If you want an even finer level of control then you can use Direct Preference Optimization (DPO). This is essentially where two options are presented to a human expert and they can select which one they prefer. This approach:

  • You provide pairs of possible responses to the same prompt.
  • A human expert selects the preferred response.
  • The model then learns to produce the preferred output over the suboptimal one.

Instead of simply learning “this is the correct response,” DPO teaches the model why one response is better than another. This is useful for very nuanced aspects, such as fine-tuning the tone or length of responses.

OpenAI recommends doing SFT first and then DPO. So lets give that a go!

Process

On OpenAI you can only run DPO on GPT-4o. So first we’ll repeat the above process using 4o. Given that the previous model started overfitting, we’ll force the model to stop after 40 steps:

Fine-Tune 4o

This looks good. Next we need to generate two responses for the same input. We can do this at inference time by requesting multiple completions by setting n=2 in the ChatCompletion.create method.

response = openai.ChatCompletion.create(
    model=model,
    messages=message,
    n=2,
    temperature=0.7,
)

Having the temperature set to 0.7 ensures we have two different responses. We can then select which we prefer and this will be used to train the model.

Again you need at least 10 examples to run a DPO job. Running is works in the same way as SFT. Upload the data and create the job. The only difference is to specify the method as DPO:

dpo_job_id = fine_tune.create_job(
    training_file=dpo_file_id, 
    model='ft:gpt-4o-2024-08-06:<org_name>::<model_id>',
    method= {
        "type": "dpo",
    }
)

Results

We measure the performance of the model using the loss function.

DPO Loss

Loss decreased slightly over the training run but there wasn’t much of an improvement. This is to be expected as we only have 10 examples which were all quite similar.

Conclusion

Fine-tuning is the key to transforming a generic LLM into a custom assistant that is closely aligned with your needs. In our fictional bank example, we trained a chatbot to handle transaction disputes with accuracy and consistency. By using SFT, we trained the model on specific examples, and with DPO, we further refined its performance by having it learn the difference between preferred responses.

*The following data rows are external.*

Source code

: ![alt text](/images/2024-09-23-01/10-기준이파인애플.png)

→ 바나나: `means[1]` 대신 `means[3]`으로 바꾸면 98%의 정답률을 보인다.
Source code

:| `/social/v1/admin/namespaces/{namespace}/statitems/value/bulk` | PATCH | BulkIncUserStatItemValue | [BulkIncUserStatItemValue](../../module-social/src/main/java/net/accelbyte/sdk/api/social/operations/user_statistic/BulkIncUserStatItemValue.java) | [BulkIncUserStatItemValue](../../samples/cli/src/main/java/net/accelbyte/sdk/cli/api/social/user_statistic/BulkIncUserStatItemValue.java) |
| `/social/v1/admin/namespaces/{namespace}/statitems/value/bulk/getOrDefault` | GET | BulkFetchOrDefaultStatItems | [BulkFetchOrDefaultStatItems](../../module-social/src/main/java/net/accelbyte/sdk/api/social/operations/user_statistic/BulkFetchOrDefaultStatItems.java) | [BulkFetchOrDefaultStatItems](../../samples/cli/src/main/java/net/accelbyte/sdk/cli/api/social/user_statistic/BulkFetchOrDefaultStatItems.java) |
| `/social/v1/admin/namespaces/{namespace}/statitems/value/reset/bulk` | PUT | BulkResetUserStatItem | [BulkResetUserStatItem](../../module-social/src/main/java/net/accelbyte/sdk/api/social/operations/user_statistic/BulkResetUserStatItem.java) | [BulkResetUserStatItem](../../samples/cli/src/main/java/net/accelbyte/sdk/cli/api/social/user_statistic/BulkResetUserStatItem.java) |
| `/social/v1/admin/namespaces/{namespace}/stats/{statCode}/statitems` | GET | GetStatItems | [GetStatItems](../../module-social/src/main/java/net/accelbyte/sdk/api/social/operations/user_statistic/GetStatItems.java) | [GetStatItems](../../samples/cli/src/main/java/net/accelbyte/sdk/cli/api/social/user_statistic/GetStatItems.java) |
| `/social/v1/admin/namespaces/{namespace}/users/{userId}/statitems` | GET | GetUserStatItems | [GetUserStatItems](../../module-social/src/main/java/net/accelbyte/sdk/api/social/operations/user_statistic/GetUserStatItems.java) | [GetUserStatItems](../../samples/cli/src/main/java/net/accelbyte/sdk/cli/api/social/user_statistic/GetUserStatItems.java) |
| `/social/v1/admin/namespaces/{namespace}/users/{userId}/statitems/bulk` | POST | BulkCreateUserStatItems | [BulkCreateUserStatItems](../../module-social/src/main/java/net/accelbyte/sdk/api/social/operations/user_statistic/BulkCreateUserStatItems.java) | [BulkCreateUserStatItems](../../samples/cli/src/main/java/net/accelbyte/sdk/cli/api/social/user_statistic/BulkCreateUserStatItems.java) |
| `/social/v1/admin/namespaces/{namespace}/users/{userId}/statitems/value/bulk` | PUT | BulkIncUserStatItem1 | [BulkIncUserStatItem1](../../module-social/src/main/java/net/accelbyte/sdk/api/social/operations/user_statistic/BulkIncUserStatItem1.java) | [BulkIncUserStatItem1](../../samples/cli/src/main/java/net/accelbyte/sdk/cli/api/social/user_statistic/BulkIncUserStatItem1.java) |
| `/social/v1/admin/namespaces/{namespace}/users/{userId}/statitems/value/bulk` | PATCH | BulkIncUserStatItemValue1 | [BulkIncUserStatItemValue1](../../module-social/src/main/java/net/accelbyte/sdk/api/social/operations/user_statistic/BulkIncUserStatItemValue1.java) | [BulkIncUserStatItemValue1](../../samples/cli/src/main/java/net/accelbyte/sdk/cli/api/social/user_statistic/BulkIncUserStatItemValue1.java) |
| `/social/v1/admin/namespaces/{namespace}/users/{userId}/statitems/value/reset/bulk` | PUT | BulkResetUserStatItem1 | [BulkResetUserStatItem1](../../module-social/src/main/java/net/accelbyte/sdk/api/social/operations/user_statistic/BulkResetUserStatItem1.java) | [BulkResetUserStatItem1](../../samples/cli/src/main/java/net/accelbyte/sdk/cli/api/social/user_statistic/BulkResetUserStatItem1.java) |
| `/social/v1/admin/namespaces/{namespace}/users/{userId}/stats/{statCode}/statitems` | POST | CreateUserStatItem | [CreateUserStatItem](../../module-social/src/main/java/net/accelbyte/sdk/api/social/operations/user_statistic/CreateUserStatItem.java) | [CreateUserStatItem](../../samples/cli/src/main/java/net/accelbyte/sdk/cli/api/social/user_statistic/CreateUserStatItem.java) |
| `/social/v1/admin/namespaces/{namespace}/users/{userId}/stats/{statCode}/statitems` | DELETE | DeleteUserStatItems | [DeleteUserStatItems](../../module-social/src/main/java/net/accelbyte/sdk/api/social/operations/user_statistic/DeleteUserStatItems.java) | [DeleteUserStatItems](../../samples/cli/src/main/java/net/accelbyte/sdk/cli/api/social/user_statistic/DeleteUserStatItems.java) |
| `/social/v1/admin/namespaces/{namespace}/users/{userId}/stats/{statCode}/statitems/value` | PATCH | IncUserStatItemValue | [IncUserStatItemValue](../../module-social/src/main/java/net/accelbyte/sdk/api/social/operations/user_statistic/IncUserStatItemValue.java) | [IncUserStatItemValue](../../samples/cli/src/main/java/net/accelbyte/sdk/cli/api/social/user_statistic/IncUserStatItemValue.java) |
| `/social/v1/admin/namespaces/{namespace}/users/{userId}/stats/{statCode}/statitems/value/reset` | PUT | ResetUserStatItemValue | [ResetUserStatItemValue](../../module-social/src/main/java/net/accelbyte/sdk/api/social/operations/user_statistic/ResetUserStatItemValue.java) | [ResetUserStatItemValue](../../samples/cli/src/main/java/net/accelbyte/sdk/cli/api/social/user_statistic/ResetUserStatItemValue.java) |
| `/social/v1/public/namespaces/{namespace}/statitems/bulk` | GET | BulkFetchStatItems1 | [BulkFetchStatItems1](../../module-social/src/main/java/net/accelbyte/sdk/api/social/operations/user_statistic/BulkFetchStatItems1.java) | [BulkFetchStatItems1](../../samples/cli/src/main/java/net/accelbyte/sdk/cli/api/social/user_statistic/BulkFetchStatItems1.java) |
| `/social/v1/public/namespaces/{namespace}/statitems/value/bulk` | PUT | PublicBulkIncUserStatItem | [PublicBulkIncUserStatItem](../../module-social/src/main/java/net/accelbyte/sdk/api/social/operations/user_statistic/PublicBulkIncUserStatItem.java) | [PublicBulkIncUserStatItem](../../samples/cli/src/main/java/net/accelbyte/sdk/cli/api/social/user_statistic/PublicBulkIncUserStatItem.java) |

The end result is a customized GPT-4o model that handles specific requests and customer queries with more confidence. Over time you can expand your datasets – add more Q&A pairs, track user feedback and continuously tune it into an even sharper domain expert. Whether it’s dispute resolution, insurance, or an internal knowledge base, fine-tuning unlocks the potential of LLMs to create tools that can precisely meet your unique needs.